RAKYAT NEWS, JAKARTA – Pengamat Politik Ekonomi Indonesia, Dr. Ichsanuddin Noorsy, BSc, SH, MSi, kembali menyampaikan analisis tajamnya mengenai kondisi ekonomi politik nasional.

Ia menjelaskan berbagai skema ekonomi global, termasuk pengaturan jalur perdagangan dan special port, telah membentuk struktur kekuasaan baru yang menempatkan negara-negara berkembang, termasuk Indonesia, dalam posisi rentan.

Menurutnya, negara harus lebih cermat membaca arah kebijakan global agar tidak terus menjadi objek dalam percaturan geopolitik dunia.

Ia menjelaskan bahwa pengaturan perdagangan internasional yang semakin dikendalikan oleh negara-negara besar telah menciptakan ketimpangan akses logistik, teknologi, dan distribusi. Dalam konteks itu, Indonesia disebut belum memiliki daya tawar cukup kuat. Dr. Noorsy menilai bahwa dominasi korporasi multinasional terhadap rantai suplai global semakin mempersempit ruang negara dalam menetapkan kebijakan ekonomi mandiri.

“Jika negara tidak berdaulat dalam perdagangan, maka kedaulatan di sektor lain akan ikut tergerus,” ujarnya.

Selain persoalan perdagangan, ia menyoroti pelemahan struktural ekonomi nasional yang semakin terlihat dalam tiga dekade terakhir. Deindustrialisasi dini, keterbatasan kemampuan teknologi, serta ketergantungan terhadap investasi asing menjadi kombinasi yang menurutnya berbahaya.

Ia menegaskan bahwa pembangunan yang berorientasi pada sektor primer tanpa pondasi industri kuat berpotensi menjebak Indonesia dalam siklus ekonomi rendah. Kondisi ini, lanjutnya, diperparah oleh kebijakan yang tidak berpijak pada kepentingan rakyat sebagai pemilik kedaulatan.

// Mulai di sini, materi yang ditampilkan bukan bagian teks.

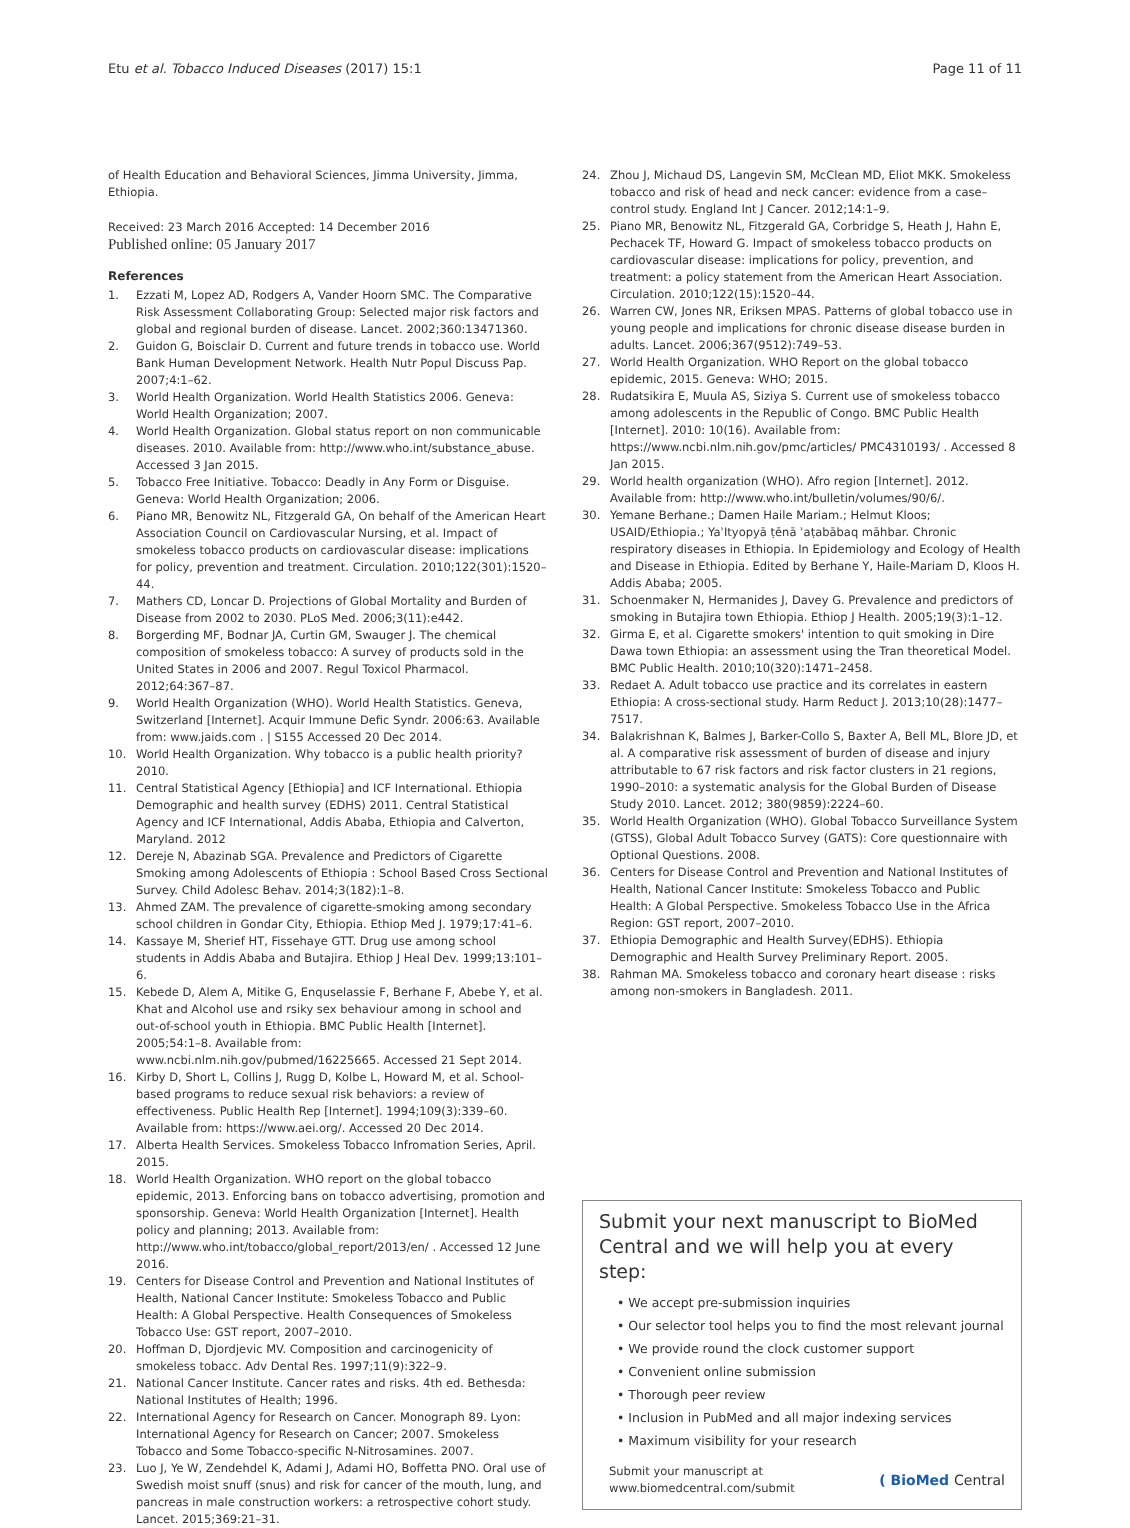Etu et al. Tobacco Induced Diseases (2017) 15:1 Page 11 of 11
of Health Education and Behavioral Sciences, Jimma University, Jimma, Ethiopia.
Received: 23 March 2016 Accepted: 14 December 2016
Published online: 05 January 2017
References
1. Ezzati M, Lopez AD, Rodgers A, Vander Hoorn SMC. The Comparative Risk Assessment Collaborating Group: Selected major risk factors and global and regional burden of disease. Lancet. 2002;360:13471360.
2. Guidon G, Boisclair D. Current and future trends in tobacco use. World Bank Human Development Network. Health Nutr Popul Discuss Pap. 2007;4:1–62.
3. World Health Organization. World Health Statistics 2006. Geneva: World Health Organization; 2007.
4. World Health Organization. Global status report on non communicable diseases. 2010. Available from: http://www.who.int/substance_abuse. Accessed 3 Jan 2015.
5. Tobacco Free Initiative. Tobacco: Deadly in Any Form or Disguise. Geneva: World Health Organization; 2006.
6. Piano MR, Benowitz NL, Fitzgerald GA, On behalf of the American Heart Association Council on Cardiovascular Nursing, et al. Impact of smokeless tobacco products on cardiovascular disease: implications for policy, prevention and treatment. Circulation. 2010;122(301):1520–44.
7. Mathers CD, Loncar D. Projections of Global Mortality and Burden of Disease from 2002 to 2030. PLoS Med. 2006;3(11):e442.
8. Borgerding MF, Bodnar JA, Curtin GM, Swauger J. The chemical composition of smokeless tobacco: A survey of products sold in the United States in 2006 and 2007. Regul Toxicol Pharmacol. 2012;64:367–87.
9. World Health Organization (WHO). World Health Statistics. Geneva, Switzerland [Internet]. Acquir Immune Defic Syndr. 2006:63. Available from: www.jaids.com . | S155 Accessed 20 Dec 2014.
10. World Health Organization. Why tobacco is a public health priority? 2010.
11. Central Statistical Agency [Ethiopia] and ICF International. Ethiopia Demographic and health survey (EDHS) 2011. Central Statistical Agency and ICF International, Addis Ababa, Ethiopia and Calverton, Maryland. 2012
12. Dereje N, Abazinab SGA. Prevalence and Predictors of Cigarette Smoking among Adolescents of Ethiopia : School Based Cross Sectional Survey. Child Adolesc Behav. 2014;3(182):1–8.
13. Ahmed ZAM. The prevalence of cigarette-smoking among secondary school children in Gondar City, Ethiopia. Ethiop Med J. 1979;17:41–6.
14. Kassaye M, Sherief HT, Fissehaye GTT. Drug use among school students in Addis Ababa and Butajira. Ethiop J Heal Dev. 1999;13:101–6.
15. Kebede D, Alem A, Mitike G, Enquselassie F, Berhane F, Abebe Y, et al. Khat and Alcohol use and rsiky sex behaviour among in school and out-of-school youth in Ethiopia. BMC Public Health [Internet]. 2005;54:1–8. Available from: www.ncbi.nlm.nih.gov/pubmed/16225665. Accessed 21 Sept 2014.
16. Kirby D, Short L, Collins J, Rugg D, Kolbe L, Howard M, et al. School-based programs to reduce sexual risk behaviors: a review of effectiveness. Public Health Rep [Internet]. 1994;109(3):339–60. Available from: https://www.aei.org/. Accessed 20 Dec 2014.
17. Alberta Health Services. Smokeless Tobacco Infromation Series, April. 2015.
18. World Health Organization. WHO report on the global tobacco epidemic, 2013. Enforcing bans on tobacco advertising, promotion and sponsorship. Geneva: World Health Organization [Internet]. Health policy and planning; 2013. Available from: http://www.who.int/tobacco/global_report/2013/en/ . Accessed 12 June 2016.
19. Centers for Disease Control and Prevention and National Institutes of Health, National Cancer Institute: Smokeless Tobacco and Public Health: A Global Perspective. Health Consequences of Smokeless Tobacco Use: GST report, 2007–2010.
20. Hoffman D, Djordjevic MV. Composition and carcinogenicity of smokeless tobacc. Adv Dental Res. 1997;11(9):322–9.
21. National Cancer Institute. Cancer rates and risks. 4th ed. Bethesda: National Institutes of Health; 1996.
22. International Agency for Research on Cancer. Monograph 89. Lyon: International Agency for Research on Cancer; 2007. Smokeless Tobacco and Some Tobacco-specific N-Nitrosamines. 2007.
23. Luo J, Ye W, Zendehdel K, Adami J, Adami HO, Boffetta PNO. Oral use of Swedish moist snuff (snus) and risk for cancer of the mouth, lung, and pancreas in male construction workers: a retrospective cohort study. Lancet. 2015;369:21–31.
24. Zhou J, Michaud DS, Langevin SM, McClean MD, Eliot MKK. Smokeless tobacco and risk of head and neck cancer: evidence from a case–control study. England Int J Cancer. 2012;14:1–9.
25. Piano MR, Benowitz NL, Fitzgerald GA, Corbridge S, Heath J, Hahn E, Pechacek TF, Howard G. Impact of smokeless tobacco products on cardiovascular disease: implications for policy, prevention, and treatment: a policy statement from the American Heart Association. Circulation. 2010;122(15):1520–44.
26. Warren CW, Jones NR, Eriksen MPAS. Patterns of global tobacco use in young people and implications for chronic disease disease burden in adults. Lancet. 2006;367(9512):749–53.
27. World Health Organization. WHO Report on the global tobacco epidemic, 2015. Geneva: WHO; 2015.
28. Rudatsikira E, Muula AS, Siziya S. Current use of smokeless tobacco among adolescents in the Republic of Congo. BMC Public Health [Internet]. 2010: 10(16). Available from: https://www.ncbi.nlm.nih.gov/pmc/articles/ PMC4310193/ . Accessed 8 Jan 2015.
29. World health organization (WHO). Afro region [Internet]. 2012. Available from: http://www.who.int/bulletin/volumes/90/6/.
30. Yemane Berhane.; Damen Haile Mariam.; Helmut Kloos; USAID/Ethiopia.; YaʾItyopyā ṭēnā ʾaṭabābaq māhbar. Chronic respiratory diseases in Ethiopia. In Epidemiology and Ecology of Health and Disease in Ethiopia. Edited by Berhane Y, Haile-Mariam D, Kloos H. Addis Ababa; 2005.
31. Schoenmaker N, Hermanides J, Davey G. Prevalence and predictors of smoking in Butajira town Ethiopia. Ethiop J Health. 2005;19(3):1–12.
32. Girma E, et al. Cigarette smokers' intention to quit smoking in Dire Dawa town Ethiopia: an assessment using the Tran theoretical Model. BMC Public Health. 2010;10(320):1471–2458.
33. Redaet A. Adult tobacco use practice and its correlates in eastern Ethiopia: A cross-sectional study. Harm Reduct J. 2013;10(28):1477–7517.
34. Balakrishnan K, Balmes J, Barker-Collo S, Baxter A, Bell ML, Blore JD, et al. A comparative risk assessment of burden of disease and injury attributable to 67 risk factors and risk factor clusters in 21 regions, 1990–2010: a systematic analysis for the Global Burden of Disease Study 2010. Lancet. 2012; 380(9859):2224–60.
35. World Health Organization (WHO). Global Tobacco Surveillance System (GTSS), Global Adult Tobacco Survey (GATS): Core questionnaire with Optional Questions. 2008.
36. Centers for Disease Control and Prevention and National Institutes of Health, National Cancer Institute: Smokeless Tobacco and Public Health: A Global Perspective. Smokeless Tobacco Use in the Africa Region: GST report, 2007–2010.
37. Ethiopia Demographic and Health Survey(EDHS). Ethiopia Demographic and Health Survey Preliminary Report. 2005.
38. Rahman MA. Smokeless tobacco and coronary heart disease : risks among non-smokers in Bangladesh. 2011.
Submit your next manuscript to BioMed Central and we will help you at every step:
• We accept pre-submission inquiries
• Our selector tool helps you to find the most relevant journal
• We provide round the clock customer support
• Convenient online submission
• Thorough peer review
• Inclusion in PubMed and all major indexing services
• Maximum visibility for your research
Submit your manuscript at
www.biomedcentral.com/submit ( BioMed Central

Dr. Noorsy juga menyinggung risiko infiltrasi asing ke berbagai sektor strategis, baik melalui investasi, digitalisasi layanan publik, maupun penetrasi intelijen yang berjalan seiring dengan proyek-proyek ekonomi global. Ia memperingatkan bahwa berkembangnya special port yang dimiliki negara tertentu bisa menjadi pintu masuk kontrol baru terhadap arus barang, data, hingga pengaruh geopolitik.